If Z is absent from the model, then the two procedures presented in the preceding subsection are also equivalent to this procedure, because permuting X with constant Y or permuting Y with constant X is equivalent if there is no Z variable.

Comparing the F test on the residuals with formula (13), and using (12) and (11), we have

$$\eqalign{ & \hat \beta ({Y^\pi },X\left| {Z) = } \right.\hat \beta (\hat \gamma Z + \pi ({{\hat \varepsilon }_{YZ}}),X\left| {Z)} \right. \cr & = \hat \beta (\pi ({{\hat \varepsilon }_{YZ}}),X\left| {Z)} \right. \cr & = \hat \beta (\pi ((\gamma - \hat \gamma )Z),X\left| {Z)} \right. + \hat \beta (\pi (E),X\left| {Z)} \right. \cr} $$
(14)

, and, in the last line, the second term has a permutation invariant distribution while the first term is negligible when n is large and therefore \((\gamma - \hat \gamma )\) is small. This suggests that the Freedman-Lane approach of permuting residuals can be used not only for asymptotically pivotal statistics but also when using the partial regression coefficient as a test statistic. The same procedure for pivotal statistics was proposed by Anderson and Legendre (1999) for vector data and by Legendre (2000) for matrix data.

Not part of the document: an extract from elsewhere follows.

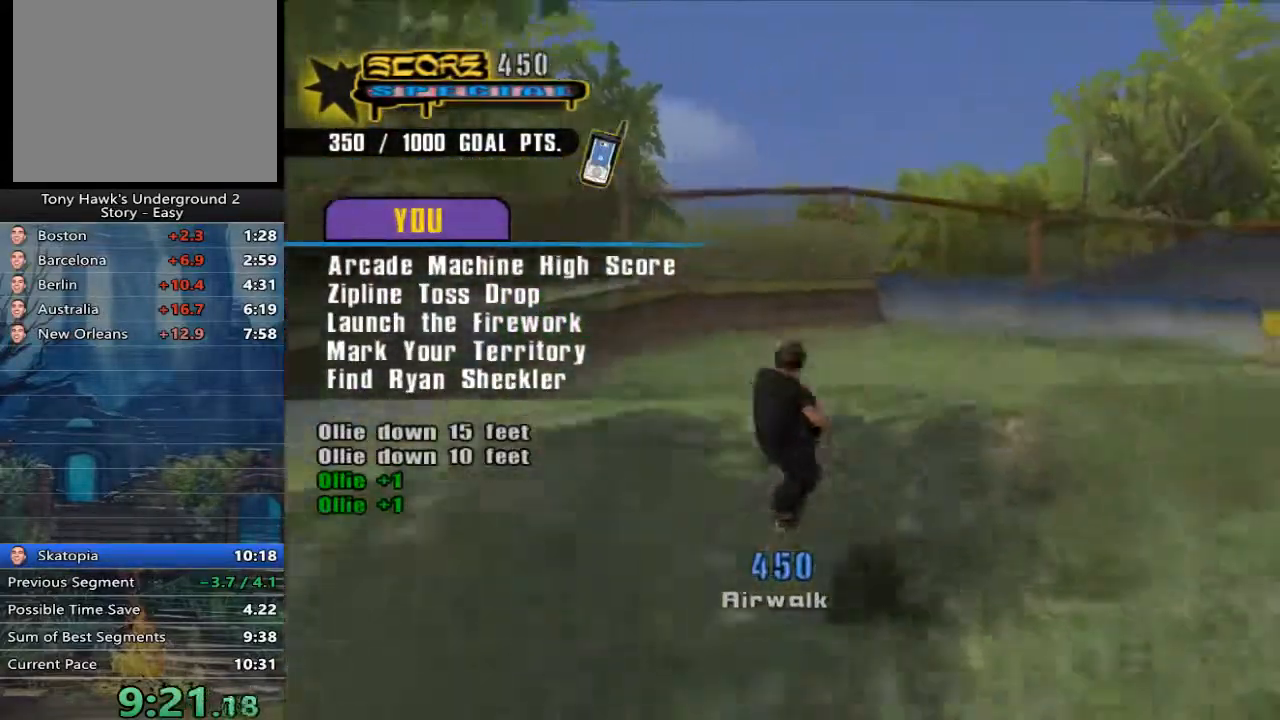
{"buttons": [], "left_stick": "up-left", "right_stick": "right", "events": [[50, "DPAD_RIGHT", "down"], [150, "DPAD_RIGHT", "up"], [150, "right_stick", "right"], [250, "left_stick", "up-left"]]}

This method, which we call the “Freedman-Lane Semi-Partialing” (FLSP) approach, might also be termed Y-conditional-semi-partialing regression approach, since the effect of Z is partialed out from Y and then the resulting Y residuals are permuted and regressed on X and Z. Note that in the process Z is entered in the regression twice. The effect of Z need not also be partialed out from X, since Z is used in the regression anyway and X and Z are not permuted with respect to each other. Furthermore, putting in \(\hat \gamma Z\) as is done in (12) does not change the F statistic because Z is being controlled for in model (13). Following Anderson and Robinson (2001) we could also use the partial correlation \(r({{\hat \varepsilon }_{YZ}},X\left| {Z)} \right.\) as a test statistic, and test it in the permutational distribution \(r(\pi ({{\hat \varepsilon }_{YZ}}),X\left| {Z)} \right.\). This will also be approximately the same as using the F test as proposed by Freedman and Lane (see the “first idea” in their proof, which implies that asymptotically, F(Y π,X|Z) and r 2(Y π,X|Z) are functions of each other).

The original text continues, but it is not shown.